### Page
————
Will Bitcoin (BTC) ETFs Remove the Power From the Hands of the Investors?

Not Holding Private Keys - Not Your Bitcoin

As the commotion surrounding the already infamous Bitcoin (BTC) ETFs (Exchange Traded Funds) is reaching its climax, The Blockchain Land, moved by the recent argument brought to us byAndreas M. Antonopoulos, is giving you another thorough analysis of this highly anticipated “bringer of institutional investments”.

Is Everyone Able to Trade Bitcoin Without ETFs?

The answer is – yes!

Anyone, even those highly anticipated institutional investors, with some internet connection and any kind of Bitcoin wallet can buy and trade Bitcoin.

It may not be legal in some countries like Saudi Arabia, but the beauty of the blockchain technology behind the biggest cryptocurrency is the exact one that doesn’t allow much centralization.

Therefore, it isn’t controlled by any centralized entity, like some central bank. Thus, online exchanges enable Bitcoin transactions for everyone, without the government’s interference.

So What are ETFs Bringing to the Table?

Firstly, let’s put the mysterious, all-powerful ETFs into a context.

ETFs will present the easy way to invest in the trendy Bitcoin so new investors will not be obligated to learn how to store their own private keys, pick a wallet, or find the right exchange. ETFs, controlled by the large financial businesses, would make it easier for them and, by providing custodial services, lure in much desired institutional investments.

The company providing ETFs, for starters, acquires a certain amount of Bitcoin as a reserve and then offers investors the possibility to buy the share of that reserve on the stock market.

The investor, however, becomes a mere speculator, deprived of all the rights and obligations that come with owning a crypto asset, who expects that the price of the asset he doesn’t truly own will grow.

In other words, the only truth is that the ones who have already invested in Bitcoin (or any other cryptocurrency) hope that the eventual SEC rule change, which would allow Bitcoin ETFs, would pull the recently destroyed price of Bitcoin ($6,466) back towards its all-time high of almost $20.000.

As the majority of us would agree that history is our best teacher, we could easily deduce that if ETFs caused the price of gold to skyrocket, they would do the same for Bitcoin, and fulfill the already panicking early investors’ hopes.

And we would probably be right.

But What Would be the Cost?

Holding your Bitcoin’s private keys gives you specific rights, which can hardly be exercised through the ETF.
————
Recorded data:
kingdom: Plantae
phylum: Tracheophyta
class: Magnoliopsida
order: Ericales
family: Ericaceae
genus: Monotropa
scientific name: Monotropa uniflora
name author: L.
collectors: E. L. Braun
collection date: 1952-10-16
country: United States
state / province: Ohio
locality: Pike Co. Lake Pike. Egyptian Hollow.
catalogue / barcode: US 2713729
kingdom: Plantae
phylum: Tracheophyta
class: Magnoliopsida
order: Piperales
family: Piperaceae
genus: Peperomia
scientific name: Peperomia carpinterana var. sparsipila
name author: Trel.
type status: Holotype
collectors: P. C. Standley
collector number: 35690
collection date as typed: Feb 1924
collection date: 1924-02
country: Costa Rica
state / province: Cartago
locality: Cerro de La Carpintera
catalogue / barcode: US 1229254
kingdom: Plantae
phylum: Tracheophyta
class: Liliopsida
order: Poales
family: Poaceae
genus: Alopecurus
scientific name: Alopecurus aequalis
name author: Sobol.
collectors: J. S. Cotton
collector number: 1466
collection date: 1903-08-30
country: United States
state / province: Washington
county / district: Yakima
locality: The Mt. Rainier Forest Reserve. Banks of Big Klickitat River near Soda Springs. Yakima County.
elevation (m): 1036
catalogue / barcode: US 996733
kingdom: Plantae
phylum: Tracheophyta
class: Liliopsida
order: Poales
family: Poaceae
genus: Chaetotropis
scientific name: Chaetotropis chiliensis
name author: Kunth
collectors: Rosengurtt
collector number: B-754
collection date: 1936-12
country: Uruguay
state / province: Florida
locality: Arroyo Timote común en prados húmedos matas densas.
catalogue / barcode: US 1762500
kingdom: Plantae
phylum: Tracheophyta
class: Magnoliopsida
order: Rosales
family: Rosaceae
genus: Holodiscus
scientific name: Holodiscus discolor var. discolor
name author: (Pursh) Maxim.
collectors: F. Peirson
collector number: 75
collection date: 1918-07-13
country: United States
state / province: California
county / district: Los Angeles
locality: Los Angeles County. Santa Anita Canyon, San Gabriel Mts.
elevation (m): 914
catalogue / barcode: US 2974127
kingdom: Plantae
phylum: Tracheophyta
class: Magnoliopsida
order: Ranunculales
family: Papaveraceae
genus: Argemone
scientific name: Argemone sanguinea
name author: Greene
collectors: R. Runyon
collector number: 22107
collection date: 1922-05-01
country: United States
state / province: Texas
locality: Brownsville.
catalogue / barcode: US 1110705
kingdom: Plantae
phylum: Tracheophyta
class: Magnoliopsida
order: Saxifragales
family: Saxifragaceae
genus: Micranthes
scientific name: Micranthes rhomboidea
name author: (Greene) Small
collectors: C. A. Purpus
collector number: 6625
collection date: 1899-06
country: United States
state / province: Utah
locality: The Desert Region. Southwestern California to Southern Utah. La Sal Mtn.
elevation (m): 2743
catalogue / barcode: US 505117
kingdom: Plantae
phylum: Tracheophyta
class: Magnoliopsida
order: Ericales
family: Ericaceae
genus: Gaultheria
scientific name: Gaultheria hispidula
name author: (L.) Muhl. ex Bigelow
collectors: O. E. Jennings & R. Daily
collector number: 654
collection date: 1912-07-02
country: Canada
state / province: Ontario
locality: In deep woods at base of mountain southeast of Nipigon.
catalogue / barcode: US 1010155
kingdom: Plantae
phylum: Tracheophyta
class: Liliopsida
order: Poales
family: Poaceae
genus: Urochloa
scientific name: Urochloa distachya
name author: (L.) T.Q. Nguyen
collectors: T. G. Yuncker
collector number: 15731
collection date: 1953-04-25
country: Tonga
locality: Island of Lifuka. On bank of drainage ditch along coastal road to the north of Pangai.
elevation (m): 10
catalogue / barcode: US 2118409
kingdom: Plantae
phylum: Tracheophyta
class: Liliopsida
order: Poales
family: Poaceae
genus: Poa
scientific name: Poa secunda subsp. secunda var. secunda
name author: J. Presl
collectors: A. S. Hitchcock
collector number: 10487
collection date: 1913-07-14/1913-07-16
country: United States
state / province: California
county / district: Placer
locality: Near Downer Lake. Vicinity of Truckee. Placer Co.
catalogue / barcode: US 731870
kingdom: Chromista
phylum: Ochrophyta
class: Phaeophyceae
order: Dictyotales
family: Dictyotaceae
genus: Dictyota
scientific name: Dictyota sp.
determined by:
————
### Goal
Please reproduce the passage of the Bitcoin ETF article above from "It may not be" to "to the Table?", word for word.

### Reply
It may not be legal in some countries like Saudi Arabia, but the beauty of the blockchain technology behind the biggest cryptocurrency is the exact one that doesn’t allow much centralization.

Therefore, it isn’t controlled by any centralized entity, like some central bank. Thus, online exchanges enable Bitcoin transactions for everyone, without the government’s interference.

So What are ETFs Bringing to the Table?